The allegations were denied by Victoria Geoghegan, a partner and director at Bell Pottinger. On 12 April 2017, it was reported that Bell Pottinger had dropped the Gupta family as a client, having previously been paid around £100,000 per month, reportedly citing "threatening" social media attacks and "insulting" allegations that it had incited racial tensions.

===Guptaleaks===
Pottinger's involvement with the Gupta Family was further highlighted in June 2017 when South African newspapers The Citizen and Sunday Times published several emails, allegedly between former South African President Jacob Zuma's son, Duduzane Zuma (and a close Gupta comrade) and Bell Pottinger, pointing to a ‘dirty’ public relations smear battle. They proposed that Hamza Farooqui (MD of WorldSpace in South Africa, and a partner to Gupta associate Salim Essa) would blame the former South African Deputy Finance Minister, Mr Mcebisi Jonas, of dishonesty and corruption. This alleged ‘dirty’ statement was formed by Bell Pottinger employee, Nick Lambert. The statement was earmarked for release soon after Mr Jonas said that he was offered a bribe by a Gupta family member to betray his boss, Pravin Gordhan. Mr Jonas denied this bribe and instead made a public announcement. The ‘dirty’ statement was never released after legal concerns were raised by Bell Pottinger's Victoria Geoghegan. Nick Lambert, senior advisor at Bell Pottinger, was also said to have prepared "key moments" for a speech by ANC Youth League leader Collen Maine. The speech included a quote "Those who want to disrupt the State of the Nation speech must prepare themselves for a civil war." Bell Pottinger initially denied any allegations of wrongdoing.

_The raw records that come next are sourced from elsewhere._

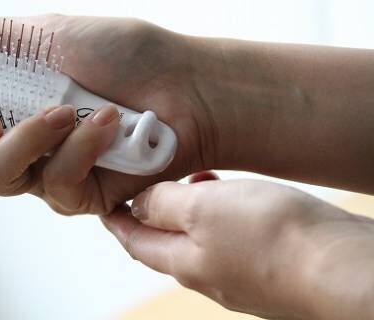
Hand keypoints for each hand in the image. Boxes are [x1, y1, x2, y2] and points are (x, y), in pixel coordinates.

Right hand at [0, 15, 220, 213]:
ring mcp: (39, 172)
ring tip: (62, 111)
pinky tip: (106, 125)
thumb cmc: (121, 54)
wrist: (183, 83)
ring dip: (24, 141)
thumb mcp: (47, 34)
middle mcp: (8, 142)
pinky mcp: (76, 195)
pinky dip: (77, 150)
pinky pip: (54, 185)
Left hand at [102, 174, 373, 319]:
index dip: (117, 219)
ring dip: (189, 208)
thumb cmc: (273, 237)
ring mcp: (240, 273)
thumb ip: (163, 204)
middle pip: (165, 241)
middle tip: (146, 180)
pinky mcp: (269, 265)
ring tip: (194, 175)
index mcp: (183, 263)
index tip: (106, 202)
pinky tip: (234, 194)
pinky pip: (231, 237)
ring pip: (200, 237)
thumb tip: (137, 206)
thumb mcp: (201, 207)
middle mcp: (209, 274)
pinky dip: (221, 213)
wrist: (342, 267)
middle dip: (151, 211)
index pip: (135, 241)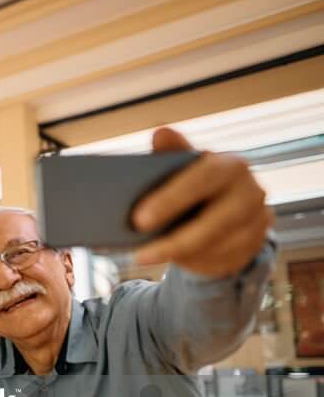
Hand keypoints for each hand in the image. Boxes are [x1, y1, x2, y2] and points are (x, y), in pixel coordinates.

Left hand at [132, 127, 271, 277]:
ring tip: (147, 258)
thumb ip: (171, 154)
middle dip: (175, 240)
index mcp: (231, 166)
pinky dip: (195, 263)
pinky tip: (172, 262)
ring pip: (218, 246)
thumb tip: (161, 133)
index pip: (205, 178)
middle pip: (216, 221)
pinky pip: (224, 261)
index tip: (138, 220)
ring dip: (181, 255)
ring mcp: (258, 221)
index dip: (172, 199)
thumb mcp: (183, 168)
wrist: (226, 208)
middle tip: (139, 254)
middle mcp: (251, 192)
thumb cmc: (195, 184)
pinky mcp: (255, 245)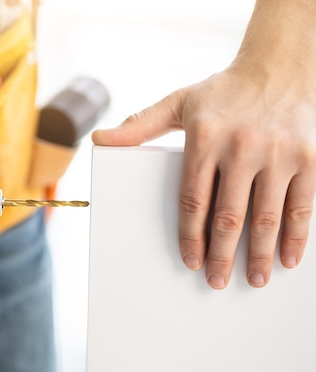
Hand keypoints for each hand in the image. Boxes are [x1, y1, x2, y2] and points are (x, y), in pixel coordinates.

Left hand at [92, 0, 315, 288]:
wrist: (281, 66)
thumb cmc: (222, 92)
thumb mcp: (177, 103)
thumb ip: (139, 126)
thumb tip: (100, 140)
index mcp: (205, 138)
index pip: (192, 200)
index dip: (190, 236)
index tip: (190, 261)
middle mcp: (242, 147)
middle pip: (228, 216)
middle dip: (222, 255)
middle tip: (216, 281)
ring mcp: (279, 153)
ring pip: (266, 217)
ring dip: (259, 254)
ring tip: (253, 280)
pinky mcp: (310, 157)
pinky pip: (301, 205)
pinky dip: (295, 236)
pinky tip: (287, 258)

===Consequences for Bell Pottinger===
Bell Pottinger founder Lord Bell was said to have "left his own firm with key staff members, in apparent disgust over the plan"; Bell confirmed in July 2017 that the Oakbay actions had been a factor in his August 2016 departure.

In June 2017 the South Africa's Democratic Alliance criticised the country’s tourism board for working with Bell Pottinger "at the same time as the Guptas were paying them [Bell Pottinger] to sow division in South Africa" (the tourist board contract had been terminated, with the board denying this was for political reasons). The Democratic Alliance also complained about Bell Pottinger's actions to two UK PR bodies, the Public Relations and Communications Association (PRCA) and the Chartered Institute of Public Relations. DA spokesperson Phumzile van Damme said Bell Pottinger tried to divide and conquer South Africans by abusing racial tensions in a bid to keep controversial former South African President Jacob Zuma and his party, the African National Congress (ANC), in power despite ongoing reports of "State Capture" by the Gupta family. On 4 July, the PRCA acknowledged receipt of the Democratic Alliance's complaint, and on 13 July said it had also received written observations in response from Bell Pottinger.

On 30 June 2017, Bell Pottinger announced that it was hiring Herbert Smith Freehills to review its dealing with Oakbay Investments in light of the allegations made against Bell Pottinger that it intentionally aggravated racial tensions in South Africa in an effort to deflect attention away from its client. On 6 July 2017 Bell Pottinger CEO James Henderson issued an apology and announced that it had "dismissed the lead partner involved [in the Oakbay portfolio] and suspended another partner and two employees so that [they] can determine their precise role in what took place." This came following initial findings from the Herbert Smith Freehills investigation.
The dismissed lead partner was Victoria Geoghegan.